Sebenarnya bisa saja kami keluar menyesaki jalan-jalan di kota Surabaya. Bermain-main ke Kembang Kuning atau ziarah ke Sunan Ampel. Tetapi tidak. Kami sadar situasi dan kondisi.

Pun, kami tidak pernah menggelar doa semacam semoga turun hujan pada malam Minggu. Sehingga mereka yang sedang jalan-jalan dan memadu asmara dengan kekasihnya jadi terganggu momen indahnya atau gagal rencananya. Tidak. Kami tidak sepicik itu.

Kami cukup bahagia dengan hidup kami sendiri. Berkumpul dengan sejawat, guyub, ngobrol santai ditemani secangkir kopi yang tidak pernah manis adalah momen romantis bersama kawan-kawan senasib. Menertawakan lelucon, seperti yang sering ditunjukkan oleh Fahri Zon dan Fadli Hamzah, kami pikir lebih menyehatkan. Ya, kami percaya tertawa itu sehat.

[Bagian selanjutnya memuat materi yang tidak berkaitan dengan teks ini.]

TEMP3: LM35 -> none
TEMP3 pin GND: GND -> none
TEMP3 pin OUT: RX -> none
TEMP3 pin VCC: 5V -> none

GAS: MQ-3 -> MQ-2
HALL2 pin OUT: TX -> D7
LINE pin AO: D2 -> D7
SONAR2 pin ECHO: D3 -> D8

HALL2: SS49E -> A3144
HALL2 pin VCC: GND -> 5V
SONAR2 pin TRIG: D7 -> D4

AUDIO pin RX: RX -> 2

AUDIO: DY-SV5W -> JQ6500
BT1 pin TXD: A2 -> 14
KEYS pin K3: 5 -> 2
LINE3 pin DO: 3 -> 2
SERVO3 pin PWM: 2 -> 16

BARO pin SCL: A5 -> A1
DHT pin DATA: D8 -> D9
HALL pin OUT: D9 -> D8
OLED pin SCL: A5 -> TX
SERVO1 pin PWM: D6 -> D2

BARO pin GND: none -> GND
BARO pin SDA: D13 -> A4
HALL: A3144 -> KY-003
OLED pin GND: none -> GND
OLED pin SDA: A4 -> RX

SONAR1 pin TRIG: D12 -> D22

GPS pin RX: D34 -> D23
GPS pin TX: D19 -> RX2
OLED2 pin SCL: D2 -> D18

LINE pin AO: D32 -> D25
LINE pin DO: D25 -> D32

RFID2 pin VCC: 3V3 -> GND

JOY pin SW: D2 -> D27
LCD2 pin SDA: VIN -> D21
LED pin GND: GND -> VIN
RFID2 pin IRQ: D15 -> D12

Saat aku sedang asyik mendengarkan cerita seorang teman, tiba-tiba hp-ku berbunyi. Hozan Qudsy menelpon. "Tumben ini anak," gumamku dalam hati.

"Hallo, ada apa, bung?"

Bukannya menjawab, eh dia justru menangis. Aku bingung dan sedikit terkejut.

"Loh... Loh... Ada apa, bung?"

"Bung, aku dikhianatin"

"Apa? Dikhiantin?" Sumpah, andaikan aku tidak mampu menahan diri, tawaku sudah pasti pecah.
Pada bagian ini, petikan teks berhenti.